Exercise directions: Exactly how many lines in the entries contain "automatic"? Give that number alone.

##### Data excerpts #####

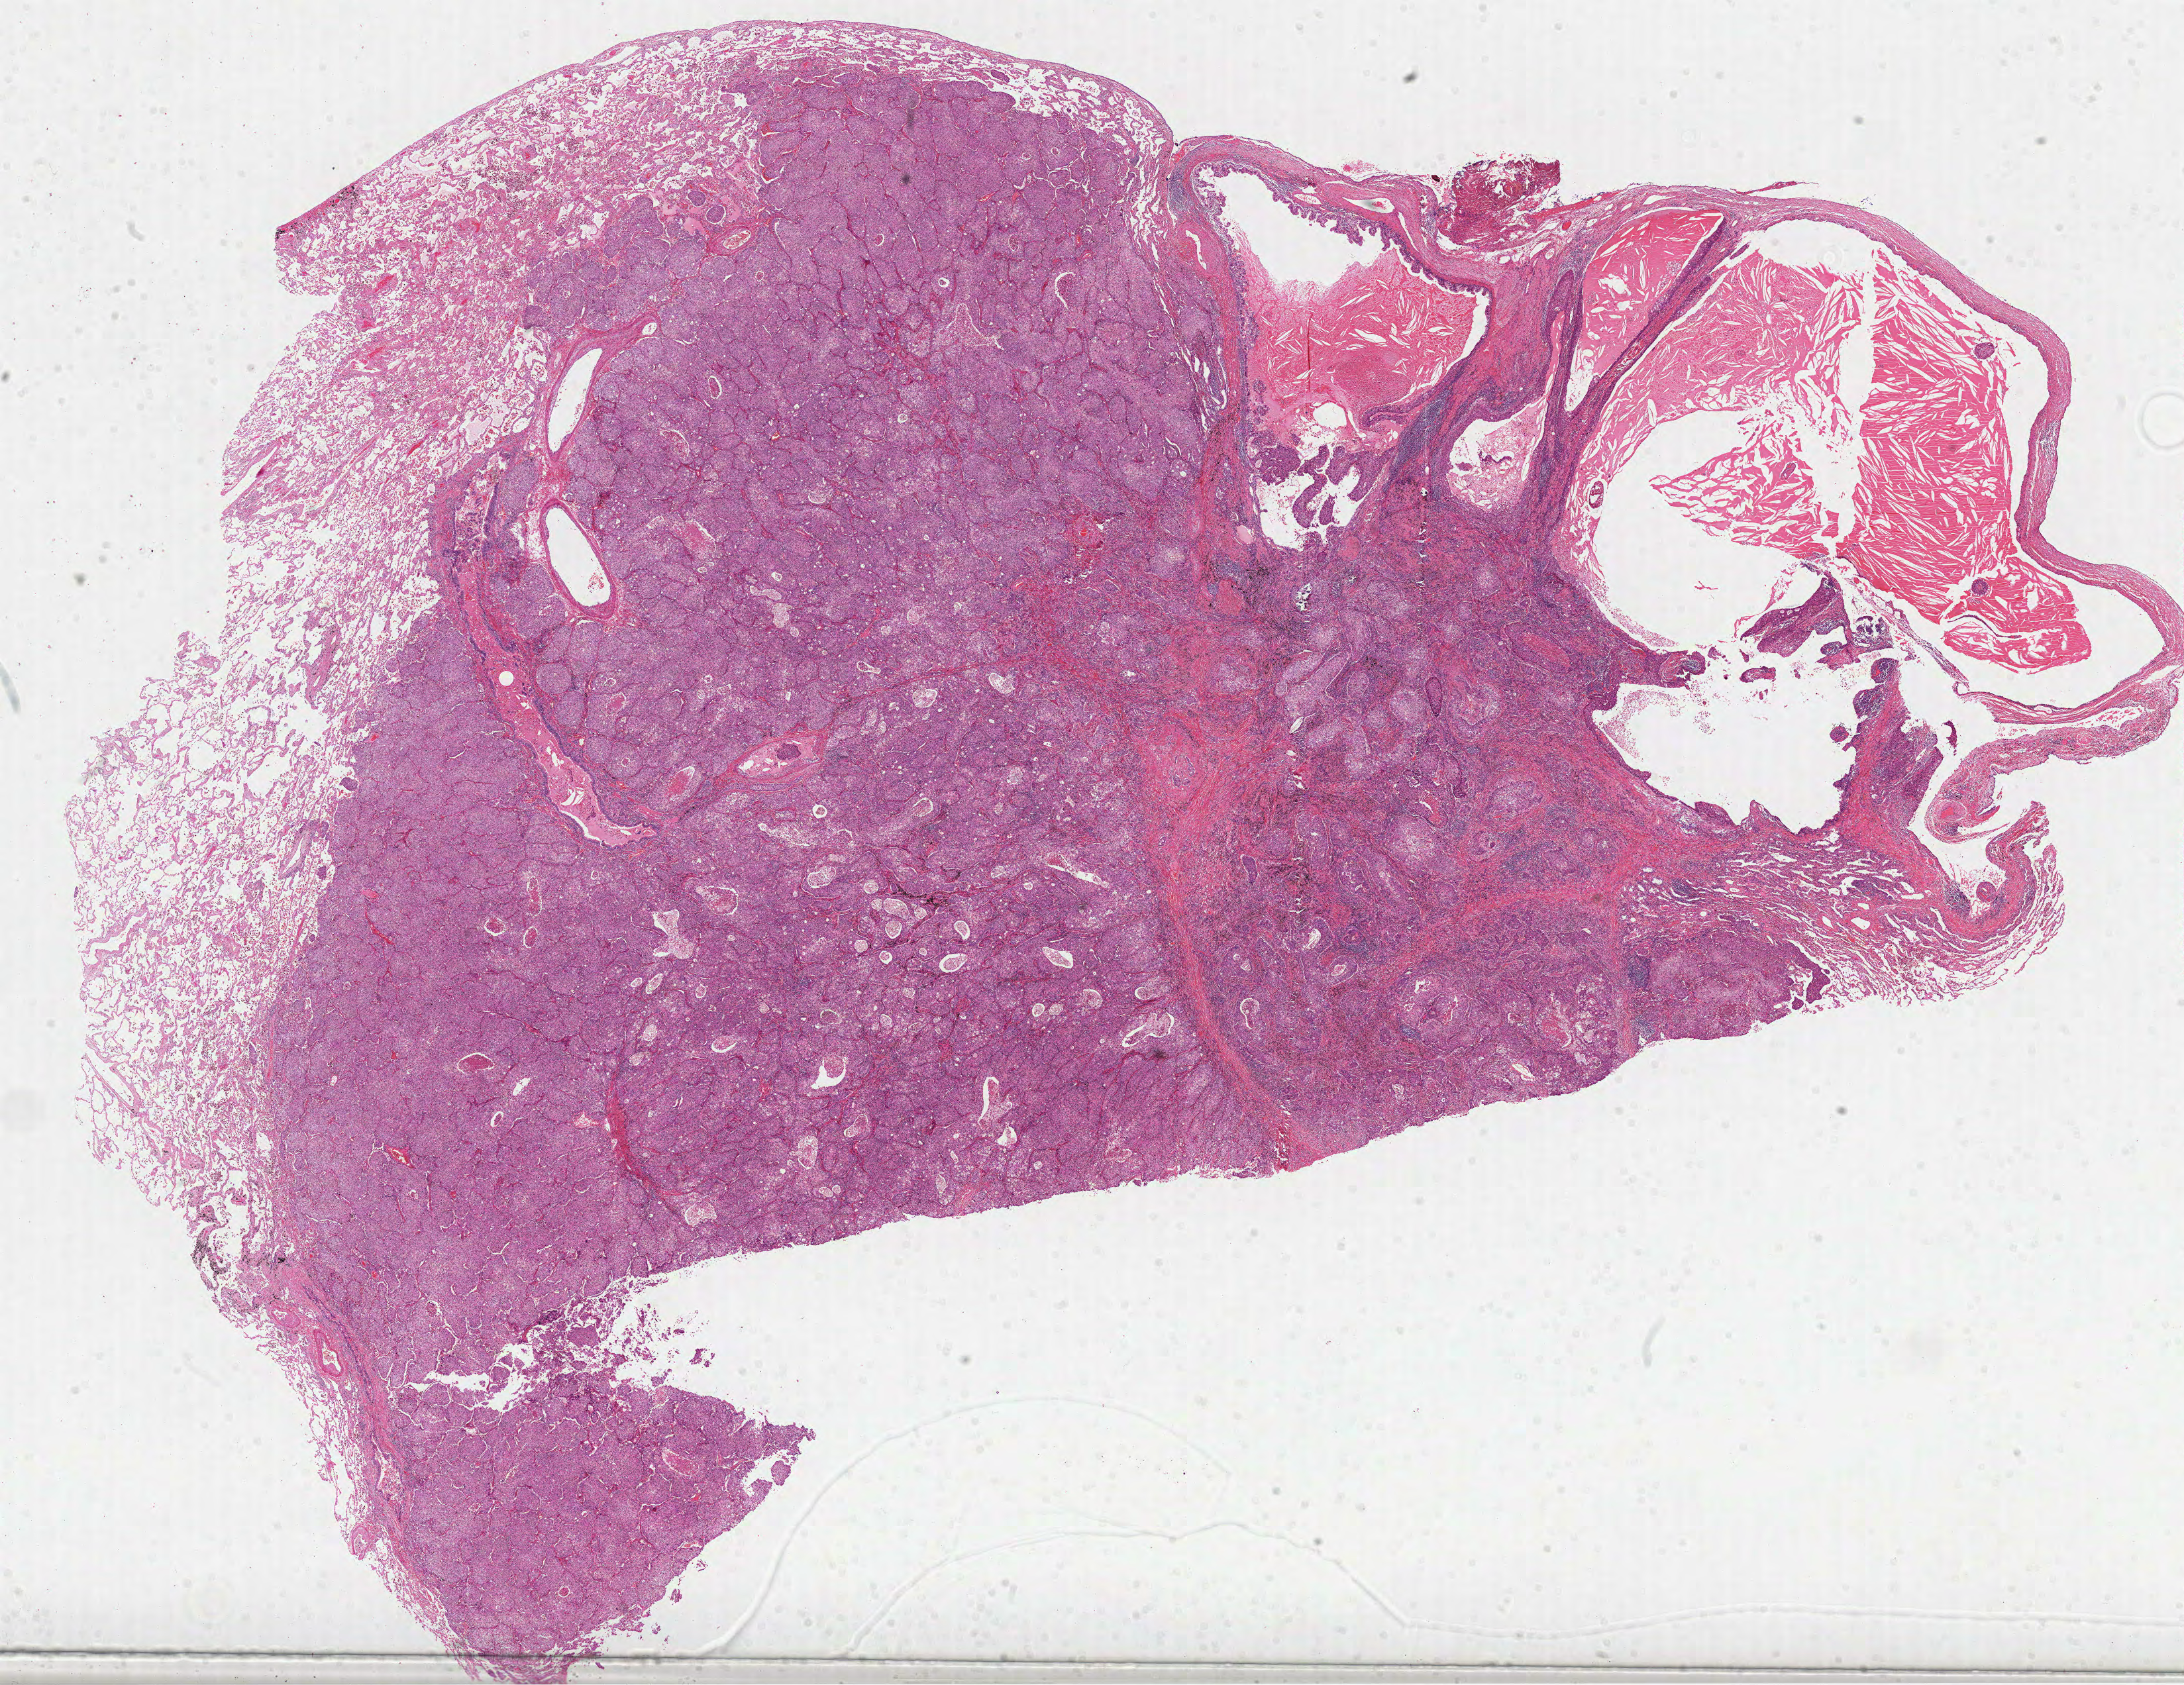
H&E whole-slide image, whole scanned area (about 26.6 x 20.5 mm, from a 40x scan) shown as a low-resolution overview, formalin-fixed paraffin-embedded (FFPE) diagnostic section, lung, primary tumour sample. Patient: female, age at initial diagnosis 53 years.
- histologic diagnosis: Adenocarcinoma with mixed subtypes (upper lobe, lung)
- TNM: T2 N2 M0
- laterality: left
- AJCC pathologic stage: IIIA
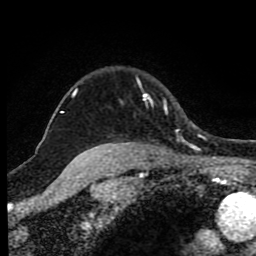
Breast MRI (dynamic contrast-enhanced), one axial slice; slice 70 of 80 in the series (ordered by position); cropped to one breast; dynamic contrast-enhanced series, time point 2 of 8 at this slice position (early post-contrast); 1.5 T; TE 4.2 ms, TR 7 ms; 2 mm slice thickness; 256 × 256 image matrix. Female patient.
Annotated regions visible in this slice (semi-automatic segmentation, software-assisted and operator-edited):
- enhancing-tissue mask used for the functional tumour volume (all voxels passing the contrast-enhancement thresholds inside the analysis volume; usually the tumour): box from (x=73, y=88) to (x=168, y=146) px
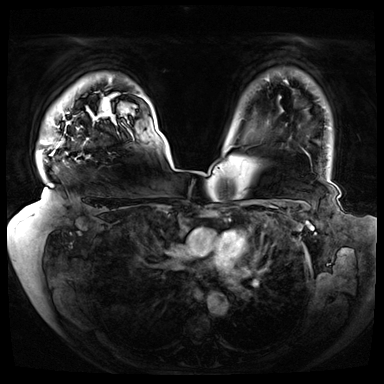
Breast MRI (dynamic contrast-enhanced), one axial slice; position 58 of 72 along the scan axis; dynamic contrast-enhanced series, time point 2 of 8 at this slice position (early post-contrast); 3 T; TE 1.3 ms, TR 4.3 ms; 2.5 mm slice thickness; 384 × 384 image matrix, field of view 420 × 420 mm. Female patient.
Structures marked on this image (semi-automatic segmentation, software-assisted and operator-edited):
- enhancing-tissue mask used for the functional tumour volume (all voxels passing the contrast-enhancement thresholds inside the analysis volume; usually the tumour): bounding box (x1, y1, x2, y2) in pixels: (51, 141, 62, 155)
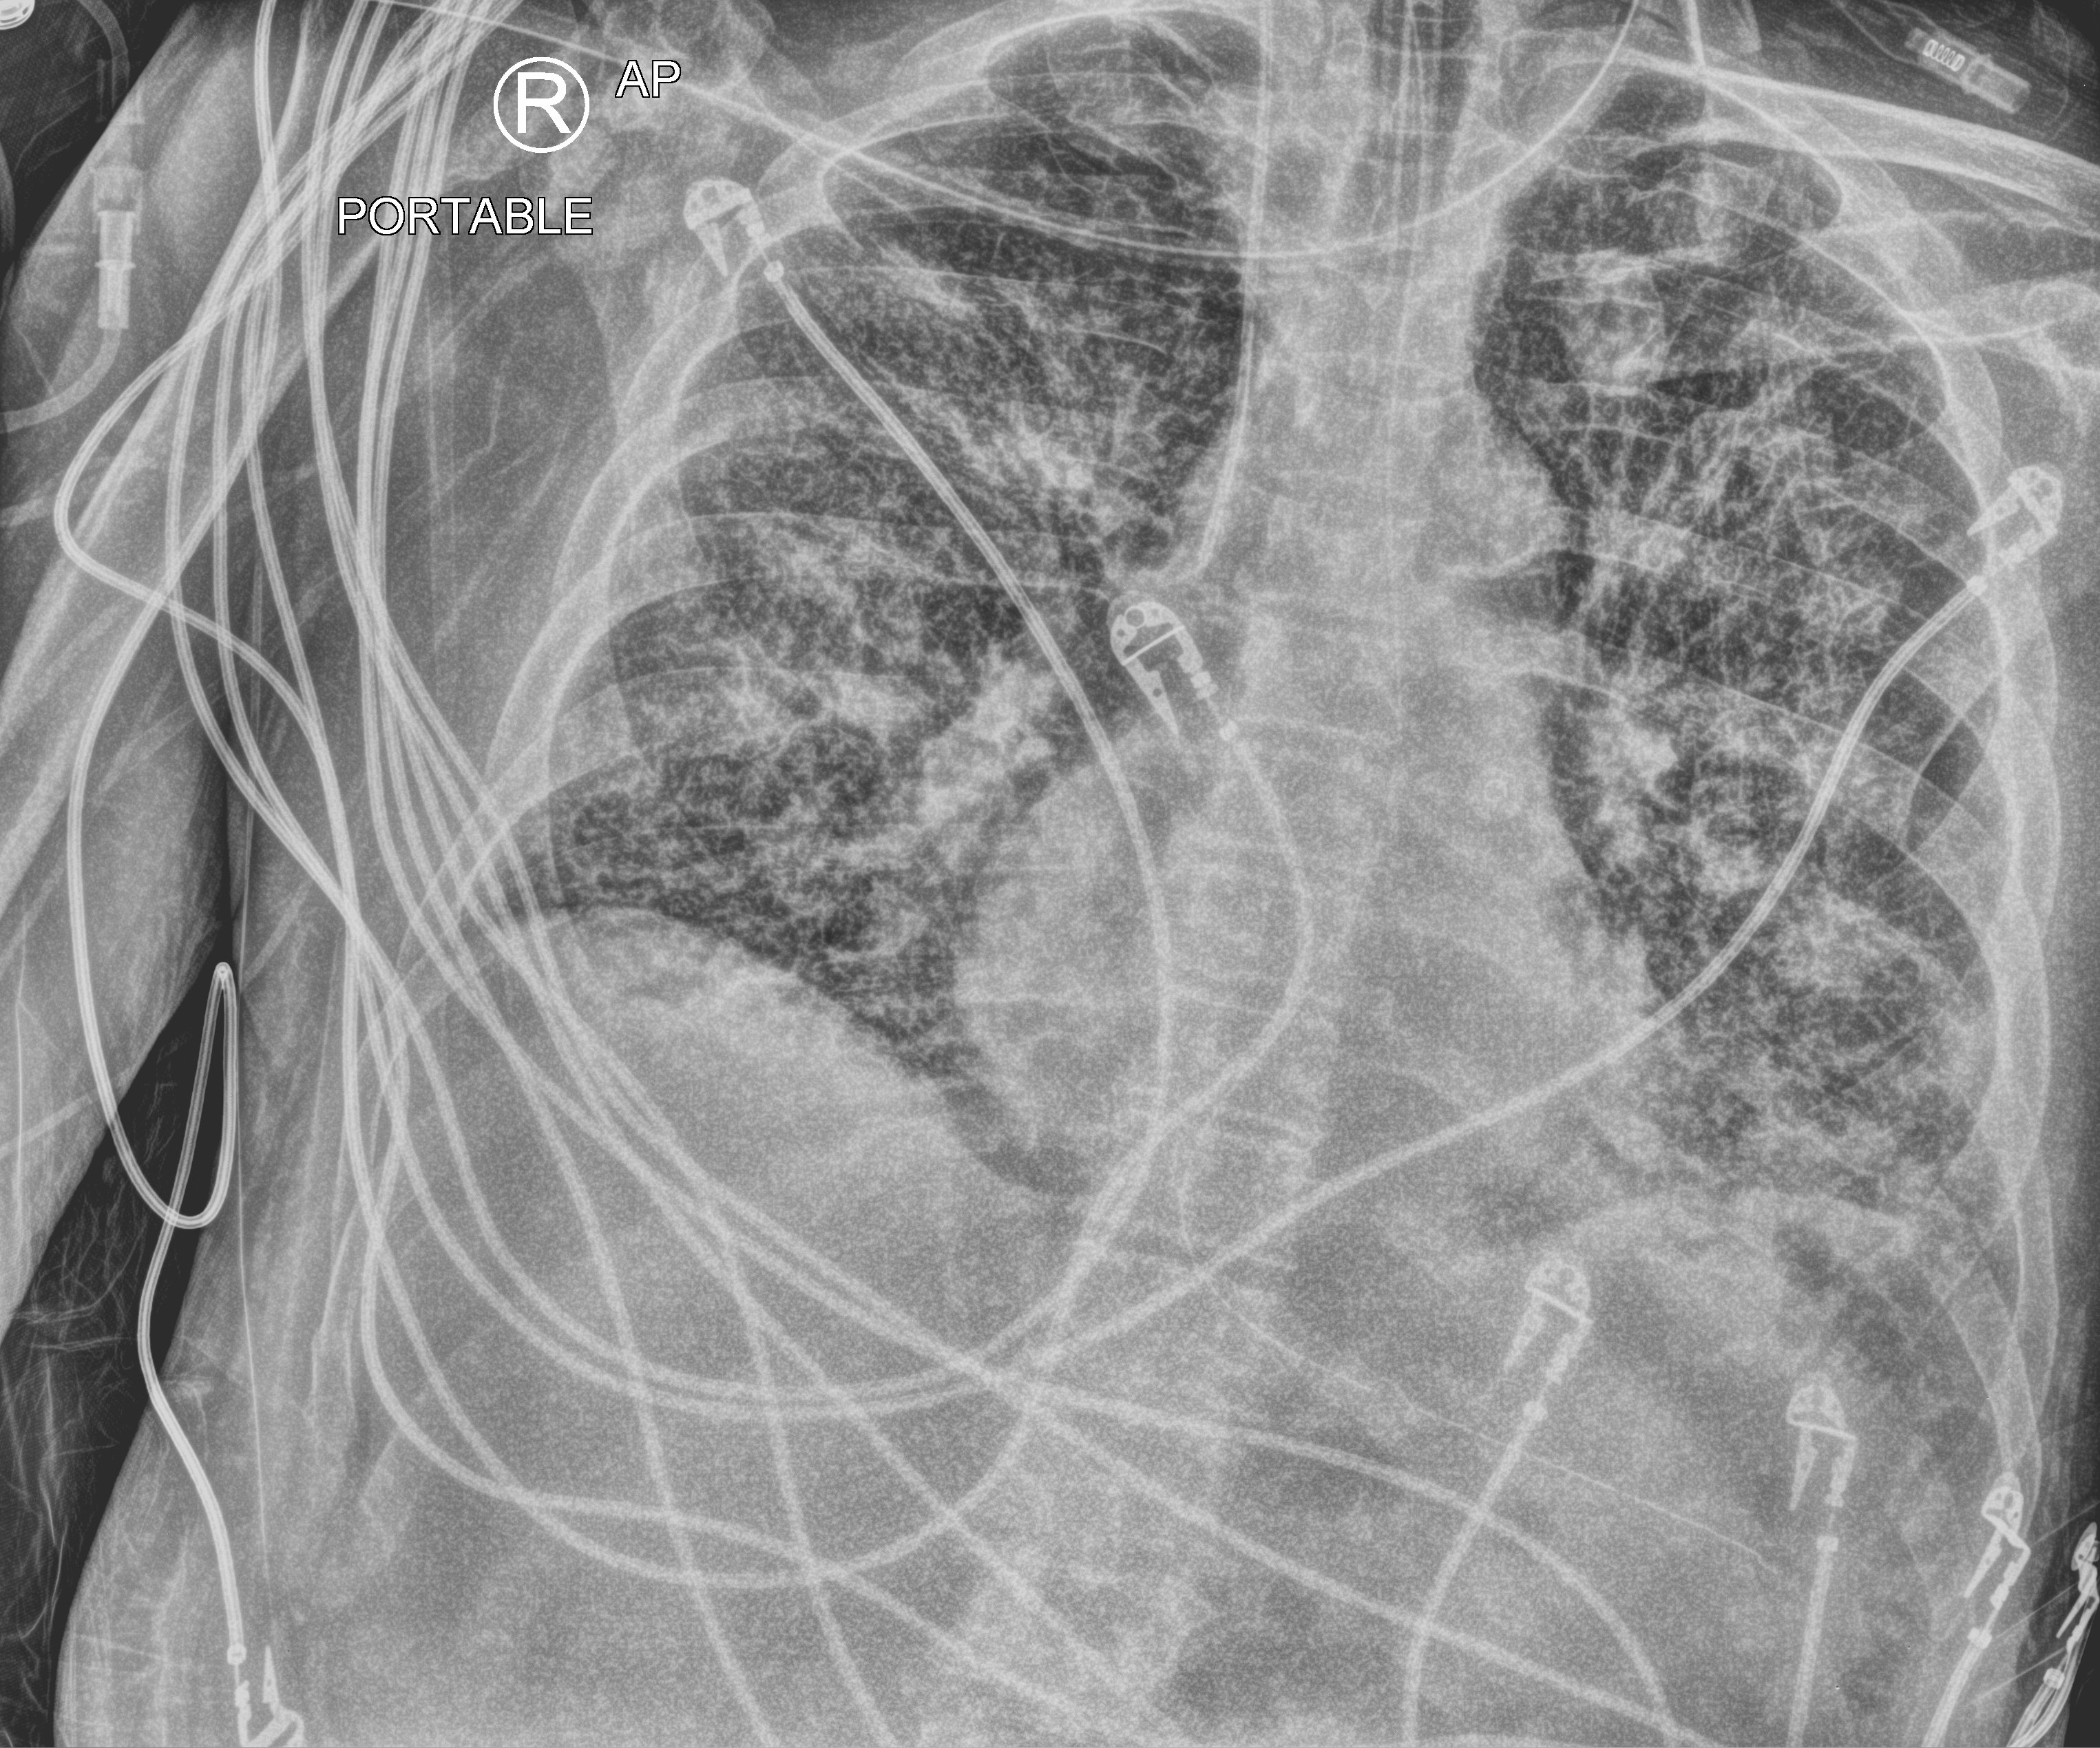
Bedside chest radiograph (computed radiography); anteroposterior (AP) projection. Patient hospitalised with COVID-19; male, aged 75–90 years.
Admission-level facts for this patient (not findings on this image; timing relative to this image not recorded):
- length of hospital stay: 13 days
- admitted to intensive care during this hospital stay: yes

#####

Exercise output: 2